Rancho Palos Verdes City Council
   

TO: HONORABLE MAYOR AND MEMBERS OF CITY COUNCIL

FROM: ASSISTANT CITY MANAGER

DATE: FEBRUARY 3, 2004

SUBJECT: REQUEST FOR PROPOSALS TO PREPARE A CITY NATURAL HAZARD MITIGATION PLAN

RECOMMENDATION

Authorize staff to solicit Request for Proposals (RFP’s) for professional consulting services to prepare a City Natural Hazard Mitigation Plan as required by the Disaster Mitigation Act of 2000.

BACKGROUND

The residents of Southern California were recently reminded of the high cost of natural disasters during the wildfires that raged in four counties during October 2003 and the earthquake that shook the Paso Robles area in December 2003. As usual, in the wake of these two natural disasters, the Federal government is providing massive assistance to the affected local governments and private property owners through various forms of financial aid. However, the Federal government appears to no longer be willing to pay for disaster damage that is repetitive or could have been easily prevented by pre-event actions to reduce the overall damage.

To encourage local communities to engage in more pre-disaster mitigation planning, Congress passed the Disaster Mitigation Act of 2000. This law requires every local, county and state government to prepare a Natural Hazard Mitigation Plan (NHMP). The process includes the following steps:

  1. Conduct an assessment of the natural hazards that pose a threat to the jurisdiction;
  2. Determine the potential financial impact of these hazards;
  3. Create a plan to mitigate these hazards; and
  4. Implement the plan to reduce the impacts of natural disasters.
  5. To meet the Federal compliance standards, considerable City resources will need to be devoted to preparation of this plan. Unlike Emergency Operation Plans, which are often written by small staff groups, a HMP will most likely involve all City departments, but also local school districts, community organizations and special districts that overlay the City, such as the sewer district. Public participation and hearings are also required components of the plan that must be documented.

    Unfortunately, due to a delay at the State Office of Emergency Services (OES), local jurisdictions have less than one year to comply with this law. Completed plans are required to be submitted to State OES and the Federal Emergency Management Agency (FEMA) by November 1, 2004. Failure to comply will result in the loss of post-disaster mitigation grant funding from FEMA for any natural disasters that may befall the City after this date.

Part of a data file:
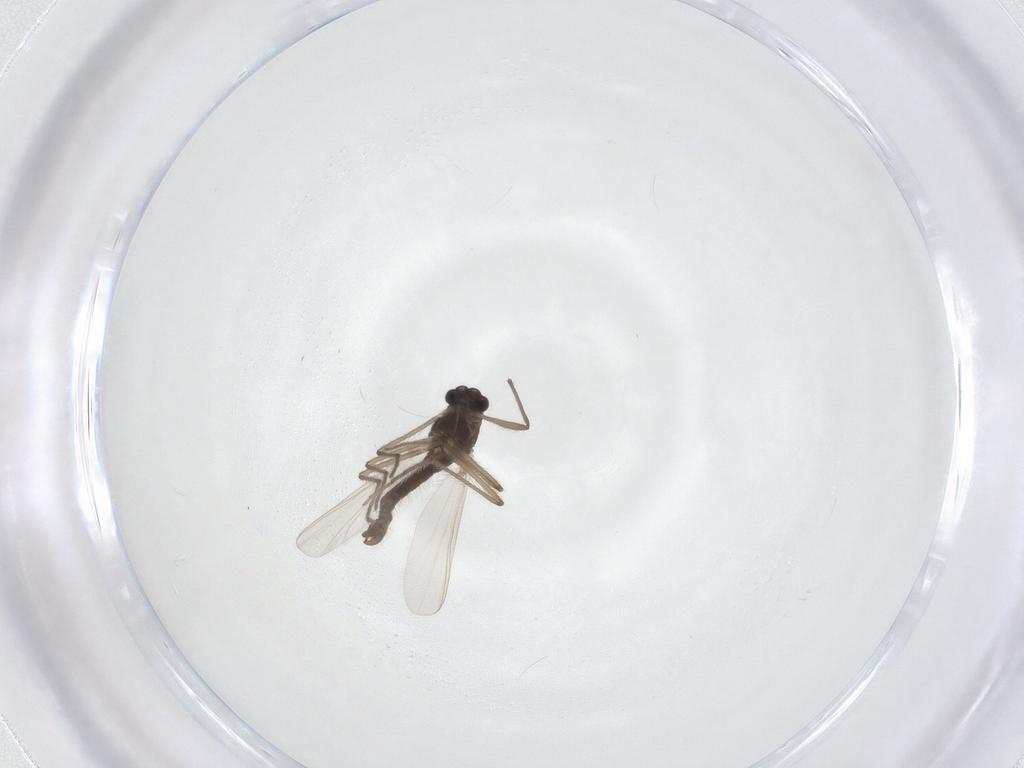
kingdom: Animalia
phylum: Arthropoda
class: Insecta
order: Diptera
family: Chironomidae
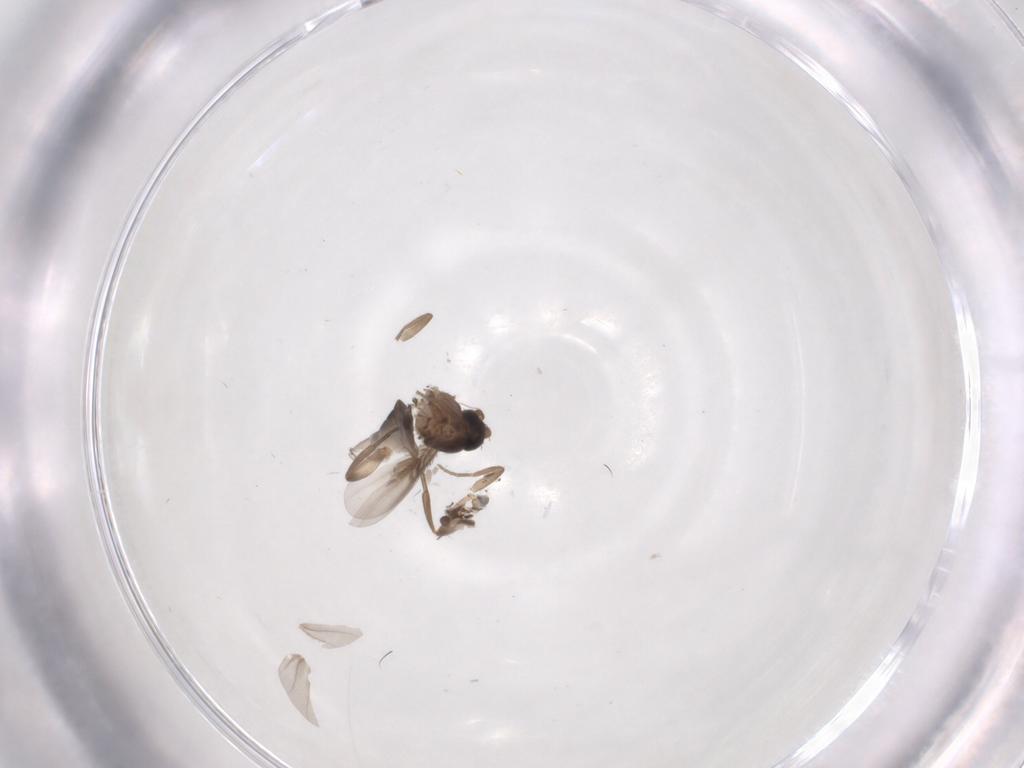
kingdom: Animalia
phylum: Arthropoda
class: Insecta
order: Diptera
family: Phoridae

— Written tasks —
a - Can you retype the hazard mitigation staff report word for word, starting at "Rancho Palos Verdes" and ending at "by the Disaster Mitigation Act of 2000."?
b - According to the hazard mitigation staff report, which groups will a HMP most likely involve?

— Answers to the tasks —
a -
Rancho Palos Verdes City Council
   

TO: HONORABLE MAYOR AND MEMBERS OF CITY COUNCIL

FROM: ASSISTANT CITY MANAGER

DATE: FEBRUARY 3, 2004

SUBJECT: REQUEST FOR PROPOSALS TO PREPARE A CITY NATURAL HAZARD MITIGATION PLAN

RECOMMENDATION

Authorize staff to solicit Request for Proposals (RFP’s) for professional consulting services to prepare a City Natural Hazard Mitigation Plan as required by the Disaster Mitigation Act of 2000.

b -
- All City departments
- Local school districts
- Community organizations
- Special districts that overlay the City, such as the sewer district